The chosen proposal, put together by a multinational team led by French architect Christian de Portzamparc, will create a "symbolic area for the EU institutions," said Kallas, giving "body and soul to the European political project" and providing the Commission with much-needed office space.
Rue de la Loi focus for new development
Centred on the Rue de la Loi, which runs from the Schuman roundabout – home to the EU executive's Berlaymont headquarters – to the Belgian capital's inner ring road, the revamp will see the construction of new offices, public spaces, shops and possibly a crèche for employees of the EU institutions.
The idea is to "regroup departments in bigger, more efficient buildings, ensuring a real mix of office blocks, shops and housing," according to the EU executive, with the ultimate goal of "reducing the Commission's overall environmental footprint," providing "good connections to public transport" and contributing to the "beautification of the Rue de la Loi and its surroundings".
The EU executive and Brussels Capital Region want to incorporate 400, 000 m² of Commission property on each side of the Rue de la Loi – thus moving 230, 000 m² of office space there. Currently, the EU executive occupies just 170,000 m² in the area covered by the competition.
De Portzamparc's vision, outlined in a presentation delivered yesterday, features a cluster of tall, glass towers close to the Charlemagne block as its "flagship" buildings, and concentrates most new construction along that side of the Rue de la Loi.
Minister-President of the Brussels Capital Region Charles Picqué described the proposed towers as "iconic buildings that will be among the highest in Brussels". "Building higher allows you to turn closed blocks into open spaces," he explained.

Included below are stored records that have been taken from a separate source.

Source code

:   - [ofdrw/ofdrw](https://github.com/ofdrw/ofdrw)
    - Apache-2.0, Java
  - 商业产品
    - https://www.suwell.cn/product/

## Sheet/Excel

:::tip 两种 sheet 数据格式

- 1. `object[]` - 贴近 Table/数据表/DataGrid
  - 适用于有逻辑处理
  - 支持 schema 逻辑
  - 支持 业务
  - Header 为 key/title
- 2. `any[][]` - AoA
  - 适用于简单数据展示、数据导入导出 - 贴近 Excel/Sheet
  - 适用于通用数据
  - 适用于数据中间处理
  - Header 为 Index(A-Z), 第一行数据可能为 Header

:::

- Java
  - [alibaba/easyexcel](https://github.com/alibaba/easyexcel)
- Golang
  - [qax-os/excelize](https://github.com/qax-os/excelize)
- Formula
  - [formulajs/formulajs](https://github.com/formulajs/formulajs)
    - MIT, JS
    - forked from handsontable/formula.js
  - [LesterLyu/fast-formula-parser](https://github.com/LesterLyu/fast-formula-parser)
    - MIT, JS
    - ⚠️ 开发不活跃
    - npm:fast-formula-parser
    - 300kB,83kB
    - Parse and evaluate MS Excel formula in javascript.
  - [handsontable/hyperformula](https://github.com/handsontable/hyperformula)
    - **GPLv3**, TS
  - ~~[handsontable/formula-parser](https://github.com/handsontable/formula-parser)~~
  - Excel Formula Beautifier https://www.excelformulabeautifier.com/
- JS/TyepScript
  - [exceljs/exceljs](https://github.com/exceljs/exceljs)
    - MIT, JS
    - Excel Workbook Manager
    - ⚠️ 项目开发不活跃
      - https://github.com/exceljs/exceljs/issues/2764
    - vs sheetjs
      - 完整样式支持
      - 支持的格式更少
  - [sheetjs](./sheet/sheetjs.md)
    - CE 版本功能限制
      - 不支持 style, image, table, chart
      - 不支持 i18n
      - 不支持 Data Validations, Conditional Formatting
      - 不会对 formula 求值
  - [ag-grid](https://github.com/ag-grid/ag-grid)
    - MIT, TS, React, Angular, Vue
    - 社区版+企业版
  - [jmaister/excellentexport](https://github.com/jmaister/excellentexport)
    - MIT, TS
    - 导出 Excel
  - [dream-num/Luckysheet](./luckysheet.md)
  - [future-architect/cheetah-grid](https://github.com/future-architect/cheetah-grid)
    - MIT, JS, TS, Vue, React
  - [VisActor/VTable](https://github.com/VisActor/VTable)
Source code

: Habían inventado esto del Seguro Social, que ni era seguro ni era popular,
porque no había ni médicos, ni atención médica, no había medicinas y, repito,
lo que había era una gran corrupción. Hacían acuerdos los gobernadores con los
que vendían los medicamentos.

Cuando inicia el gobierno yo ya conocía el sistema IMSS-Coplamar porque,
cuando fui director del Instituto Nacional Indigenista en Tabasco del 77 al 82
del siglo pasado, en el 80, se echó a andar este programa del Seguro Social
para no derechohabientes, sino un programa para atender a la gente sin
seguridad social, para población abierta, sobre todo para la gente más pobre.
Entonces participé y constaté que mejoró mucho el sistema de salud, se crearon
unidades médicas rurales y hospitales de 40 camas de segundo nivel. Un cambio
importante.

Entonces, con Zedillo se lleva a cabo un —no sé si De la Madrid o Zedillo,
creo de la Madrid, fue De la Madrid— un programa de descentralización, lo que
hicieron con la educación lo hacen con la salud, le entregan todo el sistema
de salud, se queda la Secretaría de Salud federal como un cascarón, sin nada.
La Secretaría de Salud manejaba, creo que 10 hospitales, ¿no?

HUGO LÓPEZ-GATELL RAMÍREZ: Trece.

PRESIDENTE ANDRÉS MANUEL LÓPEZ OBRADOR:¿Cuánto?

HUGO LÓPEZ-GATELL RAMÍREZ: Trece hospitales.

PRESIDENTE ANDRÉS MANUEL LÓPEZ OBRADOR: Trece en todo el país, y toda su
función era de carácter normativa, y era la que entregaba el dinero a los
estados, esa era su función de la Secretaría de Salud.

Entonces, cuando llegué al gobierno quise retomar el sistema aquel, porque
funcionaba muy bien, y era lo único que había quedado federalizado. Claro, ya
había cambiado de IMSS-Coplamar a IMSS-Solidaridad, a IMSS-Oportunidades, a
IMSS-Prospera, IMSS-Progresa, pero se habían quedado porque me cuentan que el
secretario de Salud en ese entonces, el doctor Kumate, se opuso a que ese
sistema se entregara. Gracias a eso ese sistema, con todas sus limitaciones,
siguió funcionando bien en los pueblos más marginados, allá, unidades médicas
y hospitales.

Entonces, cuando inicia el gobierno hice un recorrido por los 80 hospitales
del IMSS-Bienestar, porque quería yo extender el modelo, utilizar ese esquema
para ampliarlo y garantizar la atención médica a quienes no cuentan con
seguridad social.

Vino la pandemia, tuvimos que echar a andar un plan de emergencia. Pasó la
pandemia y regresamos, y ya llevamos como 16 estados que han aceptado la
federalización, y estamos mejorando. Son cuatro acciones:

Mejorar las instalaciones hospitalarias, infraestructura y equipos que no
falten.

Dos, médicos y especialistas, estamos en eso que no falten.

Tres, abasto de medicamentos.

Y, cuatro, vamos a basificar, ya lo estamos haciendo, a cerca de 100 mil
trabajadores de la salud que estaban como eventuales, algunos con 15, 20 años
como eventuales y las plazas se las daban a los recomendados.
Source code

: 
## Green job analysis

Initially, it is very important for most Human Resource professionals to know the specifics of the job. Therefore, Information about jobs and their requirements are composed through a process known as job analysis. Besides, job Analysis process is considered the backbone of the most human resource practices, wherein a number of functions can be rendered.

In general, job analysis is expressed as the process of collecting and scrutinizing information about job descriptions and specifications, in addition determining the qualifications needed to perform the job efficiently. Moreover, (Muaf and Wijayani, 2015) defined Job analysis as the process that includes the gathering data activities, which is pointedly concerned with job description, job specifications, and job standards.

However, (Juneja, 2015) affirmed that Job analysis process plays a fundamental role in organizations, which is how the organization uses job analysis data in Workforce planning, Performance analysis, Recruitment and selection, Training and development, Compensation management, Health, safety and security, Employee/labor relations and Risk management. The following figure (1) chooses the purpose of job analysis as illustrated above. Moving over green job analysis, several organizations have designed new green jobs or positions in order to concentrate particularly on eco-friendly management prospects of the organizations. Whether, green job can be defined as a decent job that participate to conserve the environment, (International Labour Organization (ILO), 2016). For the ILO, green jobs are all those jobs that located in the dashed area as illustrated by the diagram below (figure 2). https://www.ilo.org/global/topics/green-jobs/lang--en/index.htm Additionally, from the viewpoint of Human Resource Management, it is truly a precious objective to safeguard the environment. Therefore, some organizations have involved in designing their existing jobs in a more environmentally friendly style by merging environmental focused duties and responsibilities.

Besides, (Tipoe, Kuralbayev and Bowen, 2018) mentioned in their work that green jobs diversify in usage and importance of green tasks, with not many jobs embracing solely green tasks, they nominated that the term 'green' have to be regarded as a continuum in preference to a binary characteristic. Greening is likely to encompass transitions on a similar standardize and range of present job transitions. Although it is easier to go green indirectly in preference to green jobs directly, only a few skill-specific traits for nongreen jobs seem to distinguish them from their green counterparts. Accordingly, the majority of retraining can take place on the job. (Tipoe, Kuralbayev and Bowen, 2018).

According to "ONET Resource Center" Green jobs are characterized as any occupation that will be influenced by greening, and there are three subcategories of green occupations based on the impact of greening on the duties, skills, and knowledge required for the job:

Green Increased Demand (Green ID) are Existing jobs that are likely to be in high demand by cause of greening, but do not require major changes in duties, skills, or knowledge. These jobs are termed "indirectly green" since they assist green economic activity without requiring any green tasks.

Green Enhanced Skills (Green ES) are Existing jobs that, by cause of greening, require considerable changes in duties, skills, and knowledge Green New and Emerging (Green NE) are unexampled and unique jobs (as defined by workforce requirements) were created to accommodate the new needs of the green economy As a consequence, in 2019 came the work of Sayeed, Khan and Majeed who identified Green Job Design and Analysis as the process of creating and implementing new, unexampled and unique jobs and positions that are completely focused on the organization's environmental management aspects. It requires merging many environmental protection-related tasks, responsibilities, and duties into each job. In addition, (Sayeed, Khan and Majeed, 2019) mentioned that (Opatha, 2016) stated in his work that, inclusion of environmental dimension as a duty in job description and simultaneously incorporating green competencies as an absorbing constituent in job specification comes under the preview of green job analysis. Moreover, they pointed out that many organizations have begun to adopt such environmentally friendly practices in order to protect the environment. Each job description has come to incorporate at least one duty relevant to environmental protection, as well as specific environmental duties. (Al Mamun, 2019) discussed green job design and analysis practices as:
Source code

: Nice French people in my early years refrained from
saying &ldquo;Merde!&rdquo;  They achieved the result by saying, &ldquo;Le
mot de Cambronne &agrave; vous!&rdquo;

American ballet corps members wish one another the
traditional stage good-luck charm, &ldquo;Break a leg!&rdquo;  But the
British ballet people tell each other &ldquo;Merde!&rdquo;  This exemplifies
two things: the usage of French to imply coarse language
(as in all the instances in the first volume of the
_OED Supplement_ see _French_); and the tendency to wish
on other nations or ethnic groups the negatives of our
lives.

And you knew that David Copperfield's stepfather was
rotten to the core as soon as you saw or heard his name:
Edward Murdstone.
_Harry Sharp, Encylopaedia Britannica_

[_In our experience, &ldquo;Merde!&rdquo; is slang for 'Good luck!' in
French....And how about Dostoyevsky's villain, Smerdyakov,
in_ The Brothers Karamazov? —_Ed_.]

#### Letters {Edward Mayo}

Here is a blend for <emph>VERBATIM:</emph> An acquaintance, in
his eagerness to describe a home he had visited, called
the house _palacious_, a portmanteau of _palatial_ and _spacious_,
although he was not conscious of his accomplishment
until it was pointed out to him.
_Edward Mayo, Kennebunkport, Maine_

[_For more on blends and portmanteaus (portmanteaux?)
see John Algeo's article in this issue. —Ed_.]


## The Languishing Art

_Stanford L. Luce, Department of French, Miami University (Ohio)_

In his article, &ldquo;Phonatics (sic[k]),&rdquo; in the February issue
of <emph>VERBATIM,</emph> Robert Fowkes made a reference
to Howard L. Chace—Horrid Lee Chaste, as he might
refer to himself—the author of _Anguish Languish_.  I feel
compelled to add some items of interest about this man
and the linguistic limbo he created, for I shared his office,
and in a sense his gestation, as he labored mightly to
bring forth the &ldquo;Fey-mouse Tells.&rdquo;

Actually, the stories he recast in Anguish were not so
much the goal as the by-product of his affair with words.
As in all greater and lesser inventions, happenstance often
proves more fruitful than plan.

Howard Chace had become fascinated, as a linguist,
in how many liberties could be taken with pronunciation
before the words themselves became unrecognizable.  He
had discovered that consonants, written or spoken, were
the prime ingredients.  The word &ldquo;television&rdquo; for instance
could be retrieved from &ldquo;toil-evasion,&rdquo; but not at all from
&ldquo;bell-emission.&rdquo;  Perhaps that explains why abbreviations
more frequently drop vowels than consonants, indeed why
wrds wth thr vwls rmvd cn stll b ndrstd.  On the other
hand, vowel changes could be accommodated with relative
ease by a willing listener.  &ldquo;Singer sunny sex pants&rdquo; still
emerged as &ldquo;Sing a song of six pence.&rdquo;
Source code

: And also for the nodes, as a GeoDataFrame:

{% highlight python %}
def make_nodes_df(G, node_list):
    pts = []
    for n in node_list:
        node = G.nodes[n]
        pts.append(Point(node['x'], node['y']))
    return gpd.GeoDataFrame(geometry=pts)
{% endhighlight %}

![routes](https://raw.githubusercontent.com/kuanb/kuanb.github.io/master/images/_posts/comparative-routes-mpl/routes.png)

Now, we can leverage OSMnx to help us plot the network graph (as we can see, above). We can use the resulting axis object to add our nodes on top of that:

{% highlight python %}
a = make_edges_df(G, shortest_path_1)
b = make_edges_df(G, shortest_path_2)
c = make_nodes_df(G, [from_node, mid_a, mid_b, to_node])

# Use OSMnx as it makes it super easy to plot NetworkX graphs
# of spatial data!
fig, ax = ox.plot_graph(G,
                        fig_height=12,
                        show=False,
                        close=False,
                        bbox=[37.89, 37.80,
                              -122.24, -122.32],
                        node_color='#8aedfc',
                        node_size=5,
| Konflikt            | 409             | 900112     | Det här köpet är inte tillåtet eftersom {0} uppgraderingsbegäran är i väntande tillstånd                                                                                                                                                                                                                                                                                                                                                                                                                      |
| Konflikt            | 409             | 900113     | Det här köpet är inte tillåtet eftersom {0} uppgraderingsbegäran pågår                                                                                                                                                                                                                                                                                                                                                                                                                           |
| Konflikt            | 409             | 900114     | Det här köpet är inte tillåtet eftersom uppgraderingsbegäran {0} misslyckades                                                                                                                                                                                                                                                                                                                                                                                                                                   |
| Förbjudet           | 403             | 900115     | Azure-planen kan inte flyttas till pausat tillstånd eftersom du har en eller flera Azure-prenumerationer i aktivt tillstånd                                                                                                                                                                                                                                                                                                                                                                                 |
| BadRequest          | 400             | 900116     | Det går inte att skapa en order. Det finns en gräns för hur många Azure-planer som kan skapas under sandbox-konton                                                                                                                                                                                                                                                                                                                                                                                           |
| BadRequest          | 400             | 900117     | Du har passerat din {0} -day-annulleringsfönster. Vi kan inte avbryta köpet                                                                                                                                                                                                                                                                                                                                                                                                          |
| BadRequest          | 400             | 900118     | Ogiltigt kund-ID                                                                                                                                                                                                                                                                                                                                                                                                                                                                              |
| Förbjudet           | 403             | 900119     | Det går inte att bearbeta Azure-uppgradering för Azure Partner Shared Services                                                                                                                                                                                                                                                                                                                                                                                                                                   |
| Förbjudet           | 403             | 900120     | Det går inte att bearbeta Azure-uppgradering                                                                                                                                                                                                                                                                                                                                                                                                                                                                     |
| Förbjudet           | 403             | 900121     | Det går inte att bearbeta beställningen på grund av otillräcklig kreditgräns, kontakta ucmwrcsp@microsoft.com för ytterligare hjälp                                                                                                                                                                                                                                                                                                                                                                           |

The EU area is no stranger to new construction. Indeed, new Council premises are currently being built next to the present Justus Lipsius building, while the train station beneath the Schuman roundabout is being modernised to better link the metro with the national rail network.
An EU official stressed that the aim of the new project is "to increase the density of the Rue de la Loi, not to build a skyline," pointing to the need to preserve the view towards the arch in nearby Parc du Cinquantenaire.
...but more open space
Indeed, the presentation also featured two-way traffic either side of a tramline running the length of the street, with a widened boulevard giving more space for trees and green spaces.
Picqué warned that mobility will be crucial to the success of any future development. "We are not going to ban traffic, but we want two-way traffic, public transport and a greening of the Rue de la Loi," he explained, admitting: "We are going to have to do a lot more thinking here."
At present, the Rue de la Loi is one of the city's busiest thoroughfares and features a huge tunnel linking central Brussels to the motorway system. "I am not in favour of keeping the current motor canyon," Picqué said, "but we have to respect the challenge. It's about mobility with functional constraints".
Picqué was quick to stress that the idea is not to "totally scrap and rebuild" everything. "It will be built over time. We won't just knock everything down and create a huge building site, and it won't involve a lot of compulsory purchase orders," he said, suggesting that the area's redevelopment could take about 15 years.
Commissioner Kallas denied that cost would be an issue, saying the EU executive will pay for the construction of new buildings from its own budget. "The Commission prefers to own its buildings, but renting is also possible. The cost will be within our budgetary limits."
The EU executive is also looking to decentralise by developing a further 1-3 sites outside the central area. It is currently considering nine locations and "will reach a decision in the course of the year".